* Problem requirements
Taking the line with "left elbow: (871, 757)" as the first and the line with "right knee: (758, 1550)" as the last, set down exactly every line in that range from the entries below, and no more.

Top of Supplied material

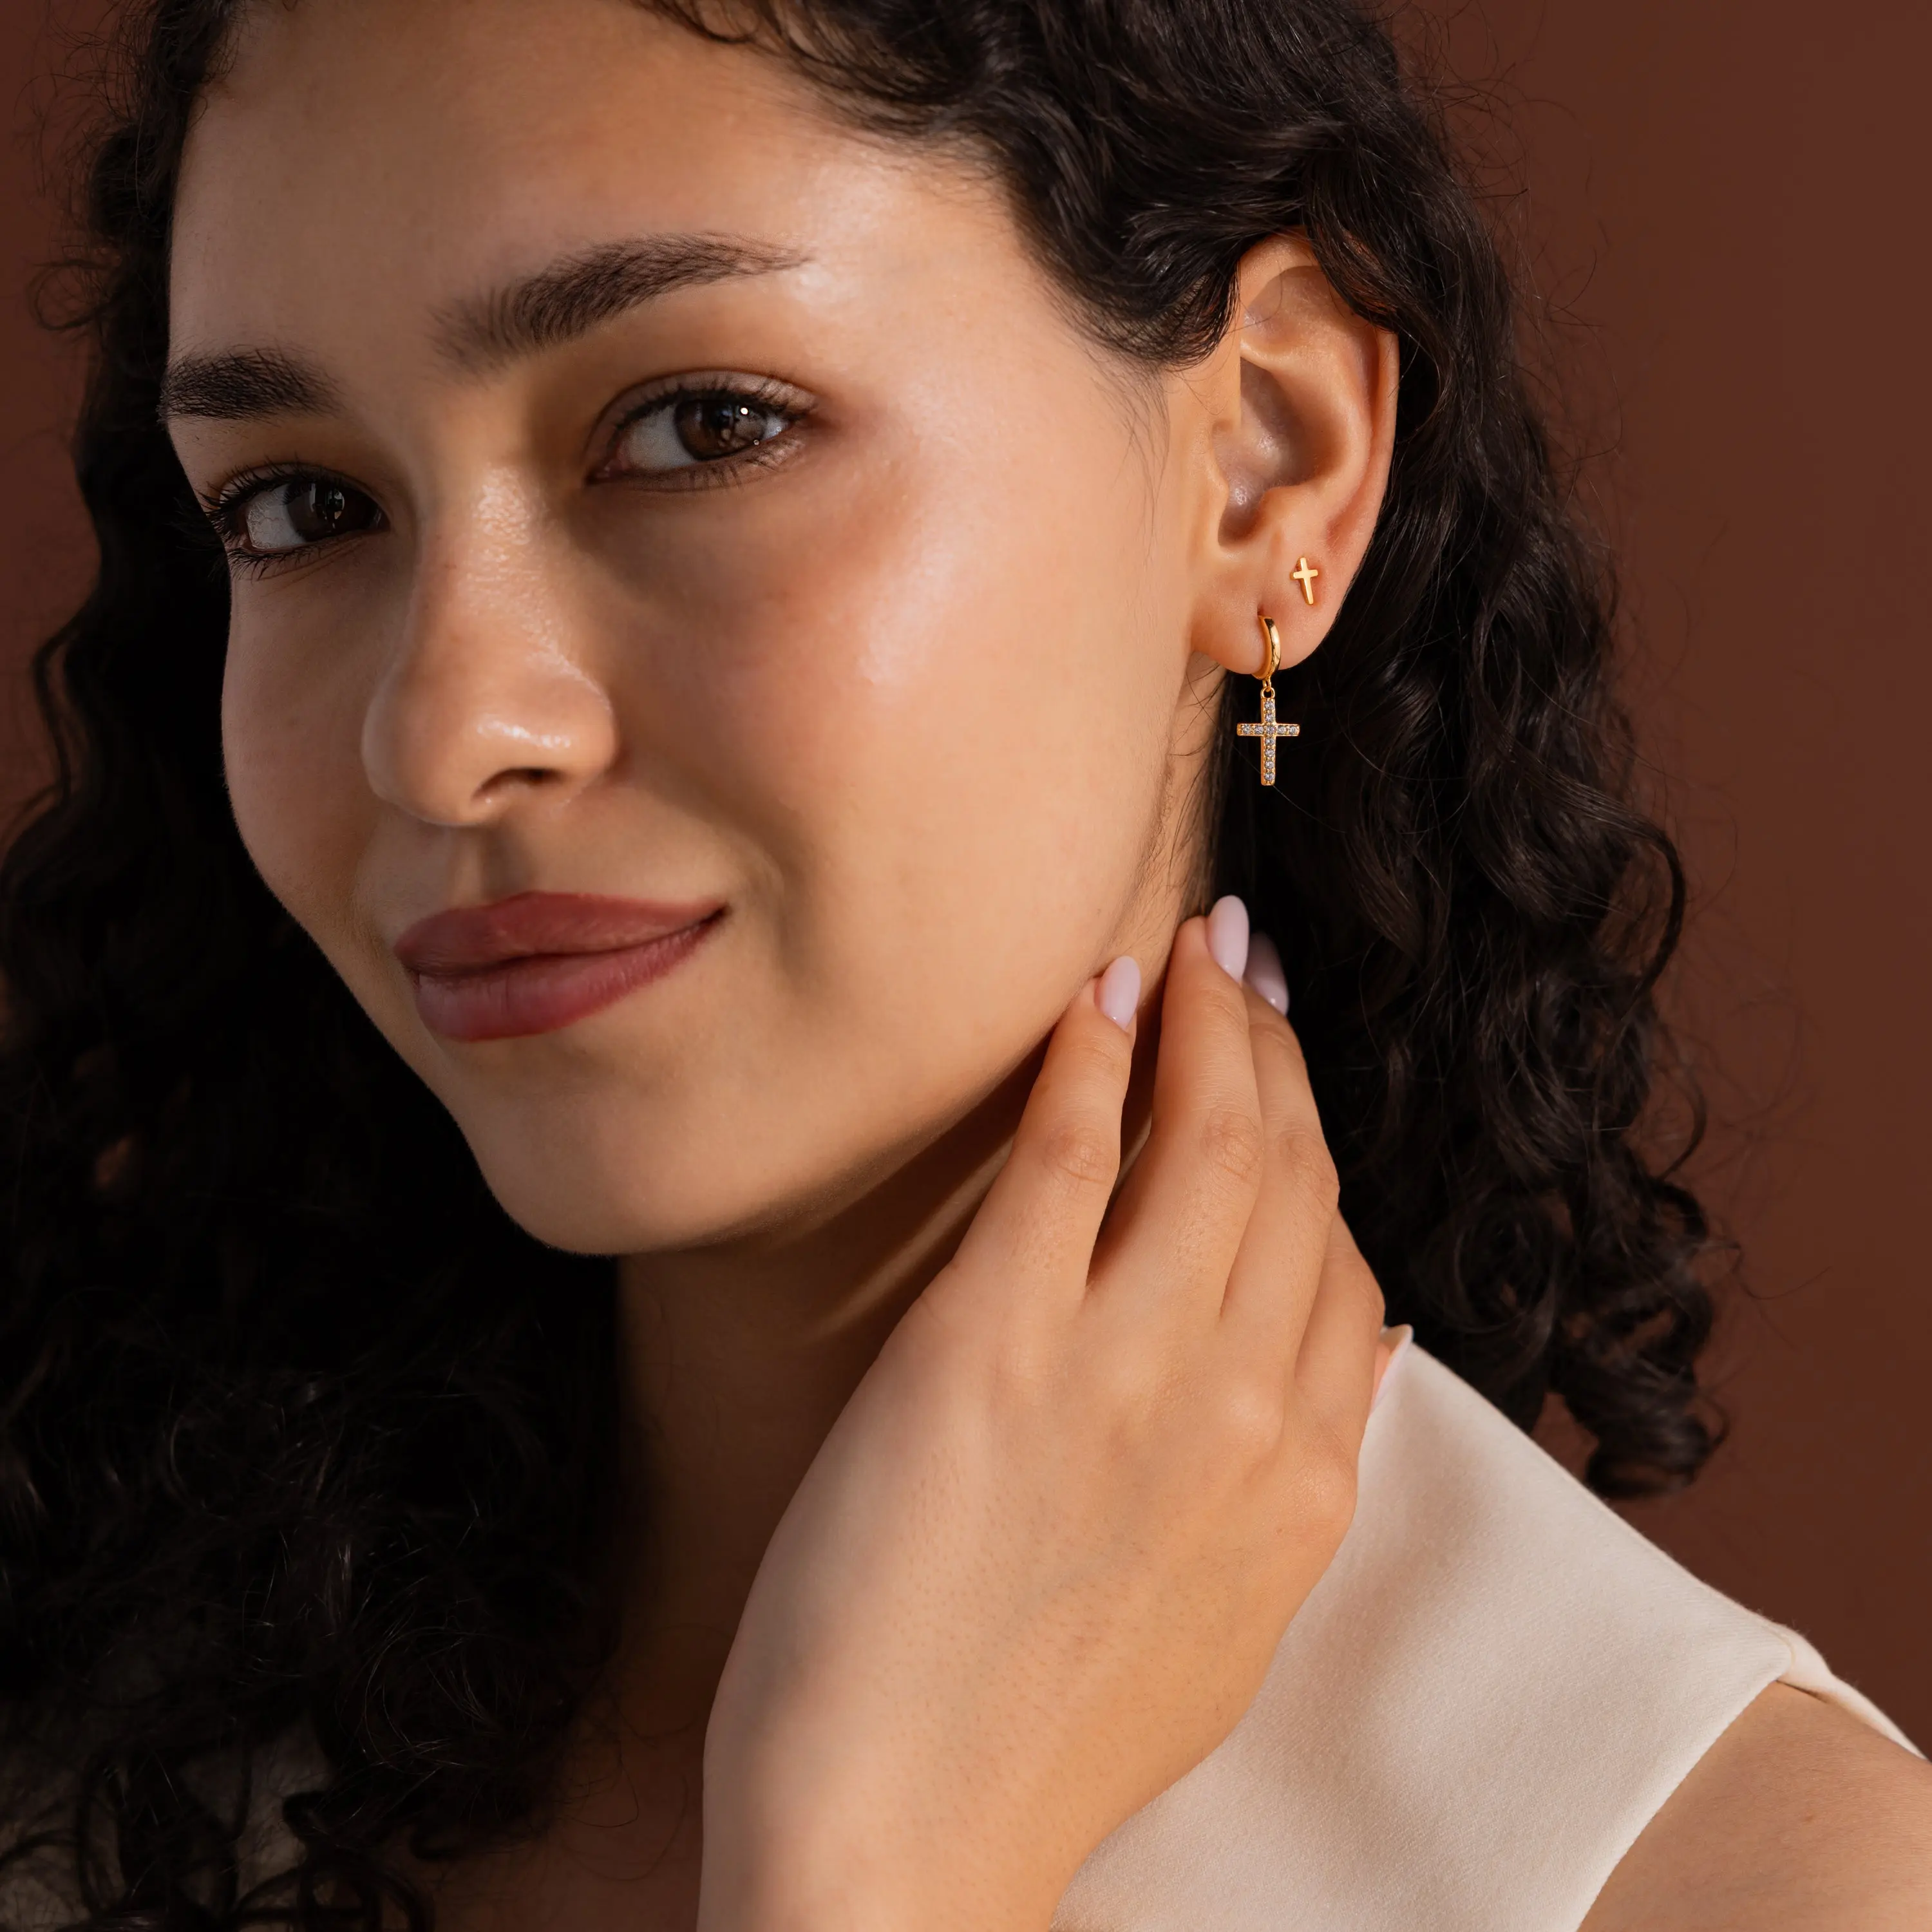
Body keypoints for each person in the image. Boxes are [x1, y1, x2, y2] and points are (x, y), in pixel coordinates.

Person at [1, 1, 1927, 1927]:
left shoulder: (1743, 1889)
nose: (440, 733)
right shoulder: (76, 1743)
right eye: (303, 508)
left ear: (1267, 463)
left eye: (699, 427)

Bottom of Supplied material
Top of Supplied material

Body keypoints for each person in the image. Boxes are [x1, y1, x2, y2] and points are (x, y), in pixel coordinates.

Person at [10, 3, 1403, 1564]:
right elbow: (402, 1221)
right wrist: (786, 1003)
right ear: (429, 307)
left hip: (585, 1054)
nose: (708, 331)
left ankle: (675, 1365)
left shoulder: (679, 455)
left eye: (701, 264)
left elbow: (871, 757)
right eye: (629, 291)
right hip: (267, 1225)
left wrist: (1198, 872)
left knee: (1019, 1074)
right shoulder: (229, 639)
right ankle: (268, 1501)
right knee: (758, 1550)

Bottom of Supplied material

* Your response
left elbow: (871, 757)
right eye: (629, 291)
right hip: (267, 1225)
left wrist: (1198, 872)
left knee: (1019, 1074)
right shoulder: (229, 639)
right ankle: (268, 1501)
right knee: (758, 1550)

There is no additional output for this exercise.